Vollzugsstopp für Karin Röpke?

Keine Lust auf Zwangsumzug: Montagsdemonstranten wollen „illegale“ Verwaltungsanweisung von SPD-Sozialsenatorin Karin Röpke außer Kraft setzen. Jetzt muss ein Gericht entscheiden

von Armin Simon

Das Verwaltungsgericht ist zuständig, dies zumindest scheint unstrittig. Womit die Liste der Klarheiten in jenem Prozess, der das Zwangsumzugswesen in Bremen stoppen und der Sozialsenatorin eins auf den Deckel geben soll, allerdings schon vollumfänglich aufgeführt wäre. Deutlich länger ist die Reihe der ungeklärten Fragen: Darf ein Verein stellvertretend für Mitglieder vor Gericht ziehen, etwa, und kann er auf diesem Weg eine interne Anweisung des Sozialressorts an die Bagis angreifen?

Kann er, versichert Hans-Dieter Binder vom Sozialen Lebensbund e. V., dem Kläger. Denn mit der umstrittenen Verwaltungsanweisung vom 18. November 2005 schreibt Sozialsenatorin Karin Röpke (SPD) der Bagis unter anderem vor, welche ALG-II-EmpfängerInnen sie wann auffordern soll, sich eine billigere Wohnung zu suchen. Tausende von Briefen hat die Bagis auf dieser Grundlage seither verschickt – auch an die KlägerInnen, die sich vom Sozialen Lebensbund e. V. vor Gericht vertreten lassen.

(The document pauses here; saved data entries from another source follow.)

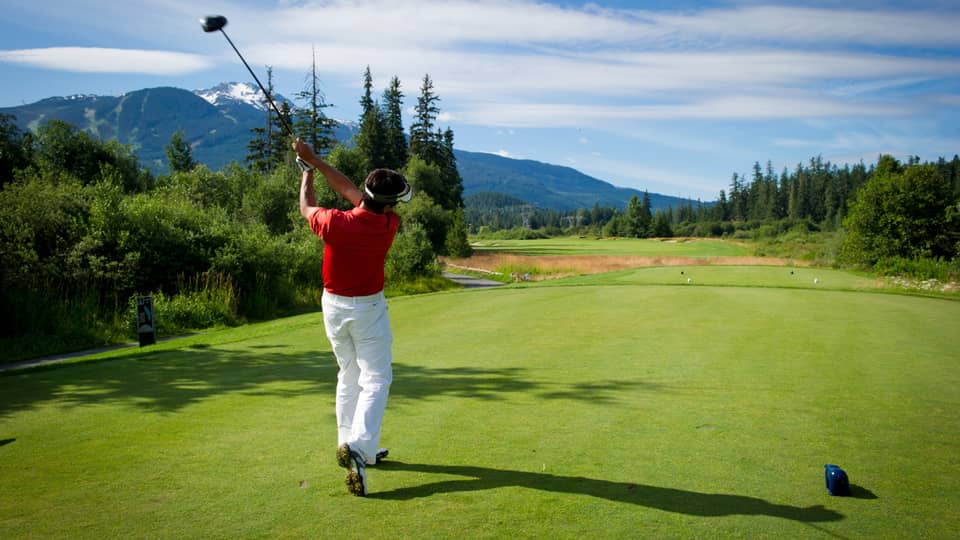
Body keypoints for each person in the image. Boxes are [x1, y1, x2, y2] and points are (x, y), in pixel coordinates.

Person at [293, 138, 412, 497]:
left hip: (333, 306)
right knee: (376, 379)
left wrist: (308, 171)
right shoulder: (389, 223)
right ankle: (359, 449)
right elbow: (351, 192)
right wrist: (314, 161)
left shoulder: (334, 223)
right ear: (390, 203)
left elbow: (306, 207)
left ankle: (352, 445)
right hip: (369, 309)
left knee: (349, 374)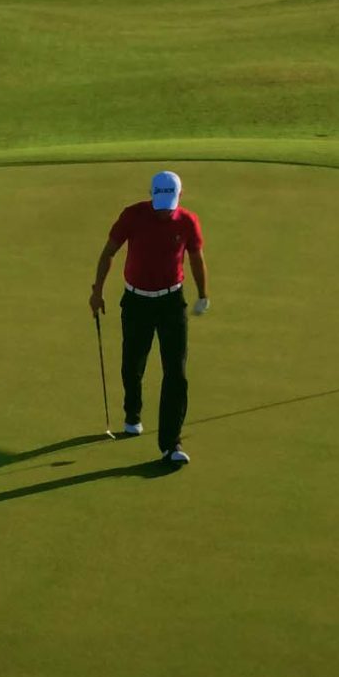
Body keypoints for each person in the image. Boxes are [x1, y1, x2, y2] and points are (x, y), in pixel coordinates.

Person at [88, 170, 208, 464]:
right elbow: (109, 252)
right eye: (159, 203)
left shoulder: (188, 221)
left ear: (179, 197)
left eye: (168, 205)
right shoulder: (133, 215)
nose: (163, 213)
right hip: (136, 302)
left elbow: (195, 256)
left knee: (176, 374)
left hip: (171, 303)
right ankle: (133, 412)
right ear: (151, 195)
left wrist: (203, 294)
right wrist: (97, 291)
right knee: (132, 365)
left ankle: (171, 443)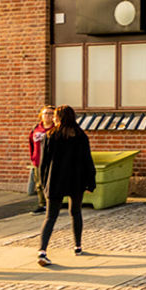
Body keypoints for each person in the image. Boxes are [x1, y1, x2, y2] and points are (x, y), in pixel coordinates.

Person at [37, 105, 96, 266]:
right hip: (76, 180)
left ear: (59, 118)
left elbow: (43, 163)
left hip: (55, 180)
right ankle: (78, 246)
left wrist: (43, 182)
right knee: (75, 212)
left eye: (55, 116)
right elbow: (87, 161)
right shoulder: (81, 136)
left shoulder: (50, 136)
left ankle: (42, 251)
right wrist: (90, 182)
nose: (53, 118)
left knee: (50, 217)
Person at [28, 106, 55, 215]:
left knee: (51, 184)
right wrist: (33, 157)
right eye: (45, 113)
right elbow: (31, 143)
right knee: (39, 184)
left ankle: (52, 205)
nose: (47, 115)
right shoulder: (36, 128)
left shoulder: (55, 129)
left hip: (51, 161)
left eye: (50, 113)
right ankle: (42, 204)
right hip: (38, 161)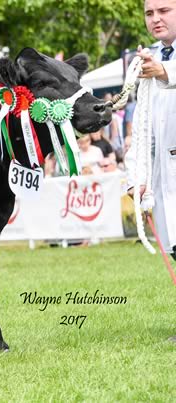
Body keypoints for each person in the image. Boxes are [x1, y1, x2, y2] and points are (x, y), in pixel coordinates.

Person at [128, 0, 176, 341]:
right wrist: (136, 175)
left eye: (164, 10)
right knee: (174, 242)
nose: (156, 19)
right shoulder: (149, 60)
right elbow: (140, 125)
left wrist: (166, 73)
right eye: (149, 13)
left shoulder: (160, 65)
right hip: (164, 169)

Nach dessen Auffassung ist Röpkes Anweisung schlicht illegal. Denn das Wohngeldgesetz führt für jeden Wohnungstyp ausdrücklich drei verschiedene, vom Zustand des Objekts abhängige Mietobergrenzen auf. Bei einer Ein-Personenwohnung reicht diese Spanne von 245 Euro (alte, unrenovierte Wohnungen) bis 325 Euro (Bezug oder Modernisierung 1992 oder später). Röpke dagegen legte fest, dass in Bremen grundsätzlich der niedrigste oder zweitniedrigste der drei Werte anzuwenden sei – entsprechend mehr Umzugsaufforderungen verschickte die Bagis.

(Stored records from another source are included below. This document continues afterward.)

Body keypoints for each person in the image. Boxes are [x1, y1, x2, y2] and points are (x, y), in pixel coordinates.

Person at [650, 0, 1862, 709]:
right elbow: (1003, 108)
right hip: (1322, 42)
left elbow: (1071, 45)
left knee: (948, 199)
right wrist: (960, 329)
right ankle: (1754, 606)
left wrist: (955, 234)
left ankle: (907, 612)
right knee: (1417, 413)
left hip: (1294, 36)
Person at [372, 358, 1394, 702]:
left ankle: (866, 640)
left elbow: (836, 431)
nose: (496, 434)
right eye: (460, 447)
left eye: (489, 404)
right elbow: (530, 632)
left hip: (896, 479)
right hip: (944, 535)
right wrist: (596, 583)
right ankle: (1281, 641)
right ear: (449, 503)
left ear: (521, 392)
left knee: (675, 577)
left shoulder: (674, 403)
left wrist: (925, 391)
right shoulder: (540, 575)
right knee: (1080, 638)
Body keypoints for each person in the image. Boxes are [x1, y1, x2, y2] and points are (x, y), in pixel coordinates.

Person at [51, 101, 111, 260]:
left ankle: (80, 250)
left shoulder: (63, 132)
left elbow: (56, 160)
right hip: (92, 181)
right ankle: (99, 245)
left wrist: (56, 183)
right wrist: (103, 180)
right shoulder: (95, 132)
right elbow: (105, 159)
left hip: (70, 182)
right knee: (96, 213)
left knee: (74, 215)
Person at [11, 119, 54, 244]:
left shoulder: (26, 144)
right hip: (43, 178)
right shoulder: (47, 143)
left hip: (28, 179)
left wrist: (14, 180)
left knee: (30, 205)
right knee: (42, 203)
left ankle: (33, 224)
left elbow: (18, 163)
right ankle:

Der Soziale Lebensbund verweist demgegenüber auf die laufende Rechtsprechung des Landessozialgerichts Bremen-Niedersachsen. Die dortigen Richter haben bereits im Mai 2005 (Az. L 8 AS 78/05 ER) und seither in vielen weiteren Verfahren klar gestellt, dass die Behörden bei der Bemessung des Wohnkostenzuschusses „regelmäßig“ den höchsten Satz aus der Wohngeldtabelle zugrunde legen müssen. Ausnahmen seien nur möglich, „wenn der örtliche Wohnungsmarkt durch aussagekräftige Mietspiegel erschlossen wurde oder im Einzelfall eine andere Betrachtungsweise angezeigt ist“. Beides, argumentiert der Soziale Lebensbund, sei in Bremen nicht der Fall. Daher seien die Verwaltungsanweisung auf- und die Mietobergrenzen um 20 Prozent anzuheben.

Röpke und die Bagis beeindruckte das wenig. Jetzt hat der Verein daher nachgelegt. Das Verwaltungsgericht, forderte er in seinem jüngsten Schreiben, müsse der Behörde klar machen, dass sie ihre Verwaltungsanweisung zumindest so lange nicht anwenden dürfe, bis über die Klage gegen ebendiese entschieden sei. Derzeit prüft das Gericht, ob diese Aufforderung als Eilantrag zu verstehen ist. In diesem Fall, sagt Gerichtssprecherin Anette Ohrmann, würde der Richter noch diesen Monat entscheiden. Gäbe er den Klägern Recht, so Ohrmann, „dürfte man die Verwaltungsanweisung nicht mehr benutzen“. Welche Folgen das hätte – für die Bagis und die ALG-II-EmpfängerInnen, die bereits Umzugsaufforderungen erhalten haben – ist jedoch unklar.

Gleiches gilt für die Bedeutung, die die Bremer RichterInnen den Beschlüssen des Landessozialgerichts Bremen-Niedersachsen zumessen. Im Gegensatz zu Niedersachsen hat Bremen Rechtsstreitigkeiten in Sachen ALG-II nämlich den Verwaltungsgerichten zugeordnet – und sich so die Landeshoheit über die Beschwerdeinstanz gesichert.